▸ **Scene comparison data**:
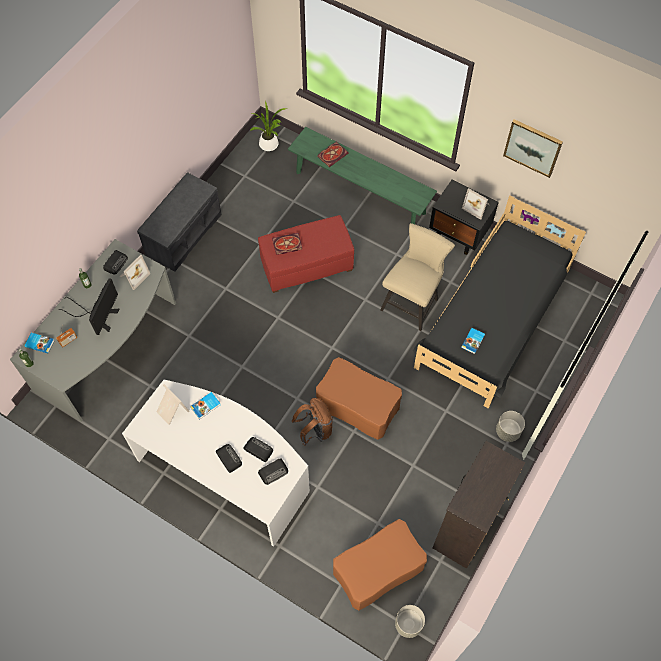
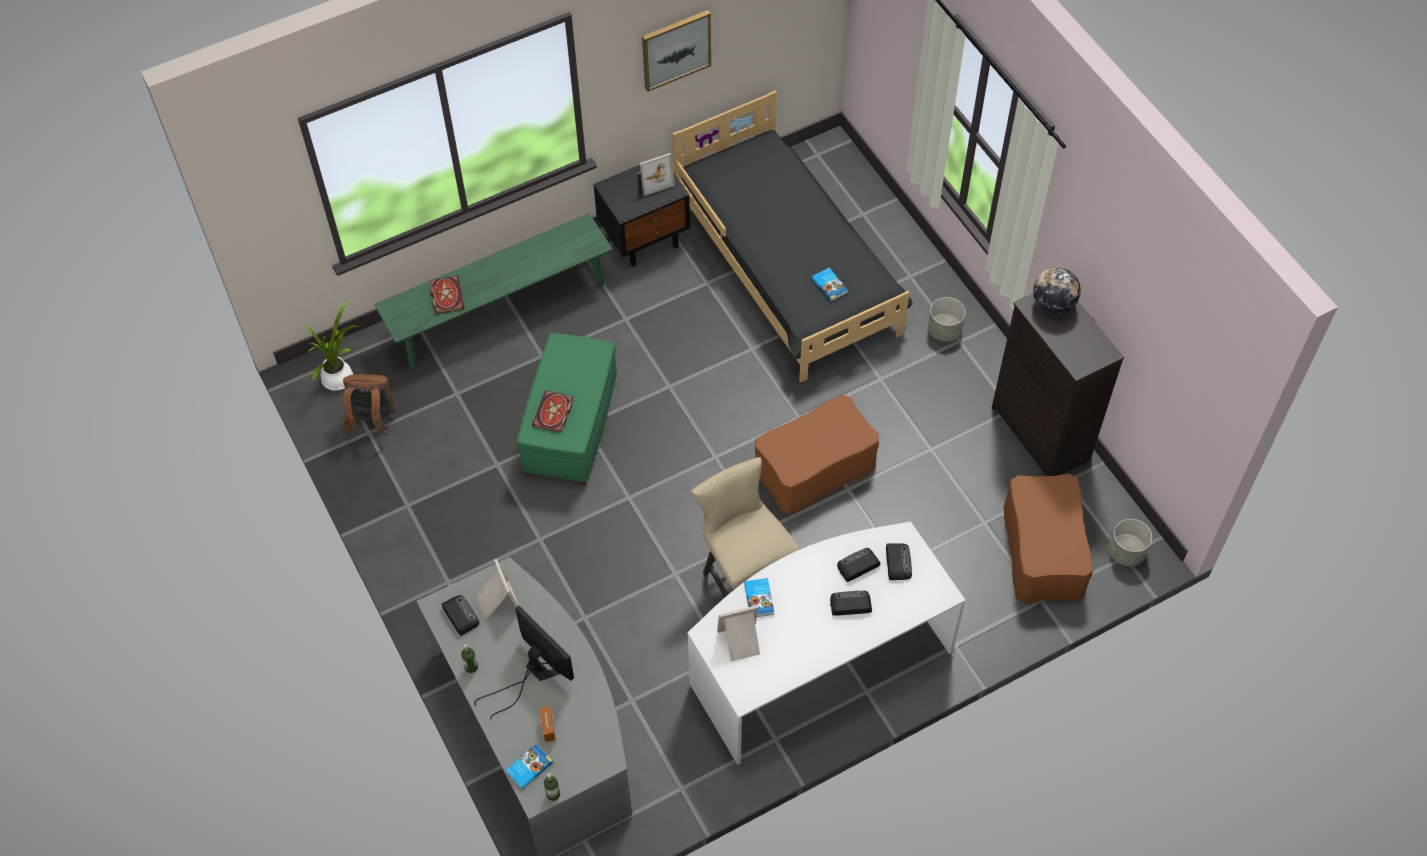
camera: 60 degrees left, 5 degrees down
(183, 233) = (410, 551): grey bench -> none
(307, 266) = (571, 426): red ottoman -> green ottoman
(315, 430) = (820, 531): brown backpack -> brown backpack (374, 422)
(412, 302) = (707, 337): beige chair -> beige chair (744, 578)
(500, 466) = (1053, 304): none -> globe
==
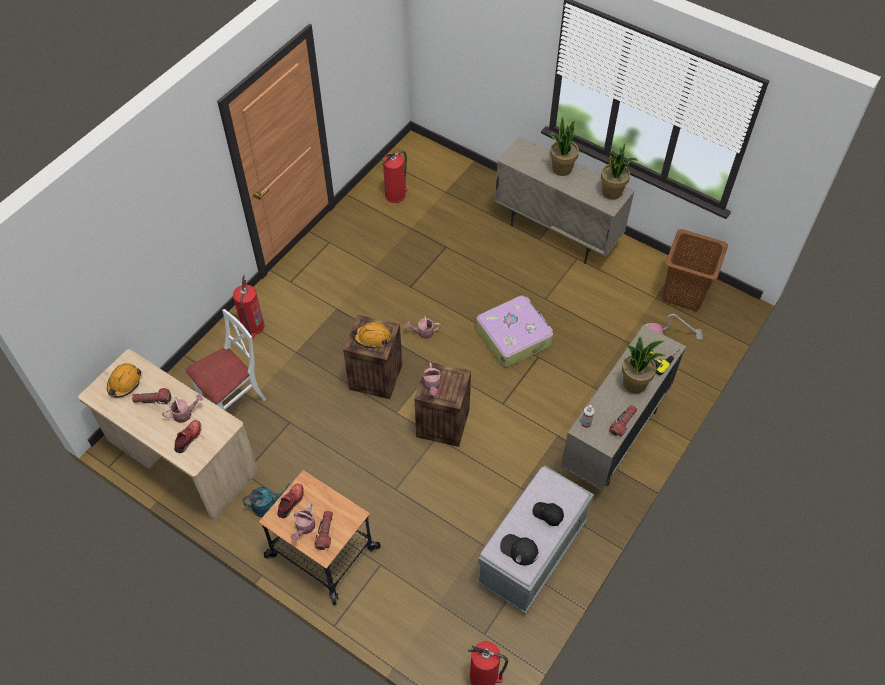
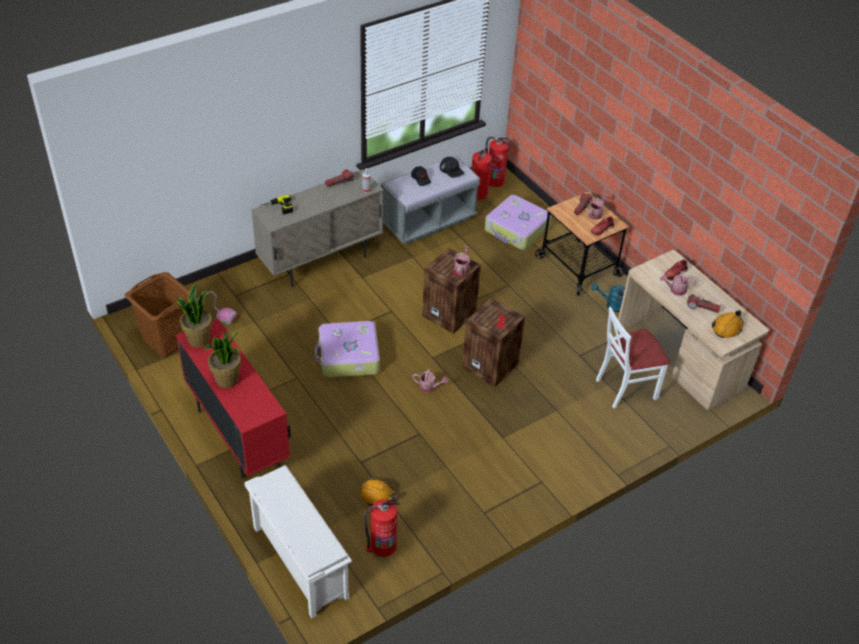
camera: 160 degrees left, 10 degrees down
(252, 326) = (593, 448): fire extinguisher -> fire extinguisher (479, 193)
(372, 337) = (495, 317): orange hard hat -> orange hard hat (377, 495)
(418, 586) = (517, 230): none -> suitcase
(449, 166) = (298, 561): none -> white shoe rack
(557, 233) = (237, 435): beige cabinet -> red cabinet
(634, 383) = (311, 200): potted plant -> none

▸ **Task details**: Your task is to restate, word for word, only those lines above that fall between the line holding "camera: 160 degrees left, 10 degrees down" and the line holding "(418, 586) = (517, 230): none -> suitcase", inclusive.

▸ **Your solution**:
camera: 160 degrees left, 10 degrees down
(252, 326) = (593, 448): fire extinguisher -> fire extinguisher (479, 193)
(372, 337) = (495, 317): orange hard hat -> orange hard hat (377, 495)
(418, 586) = (517, 230): none -> suitcase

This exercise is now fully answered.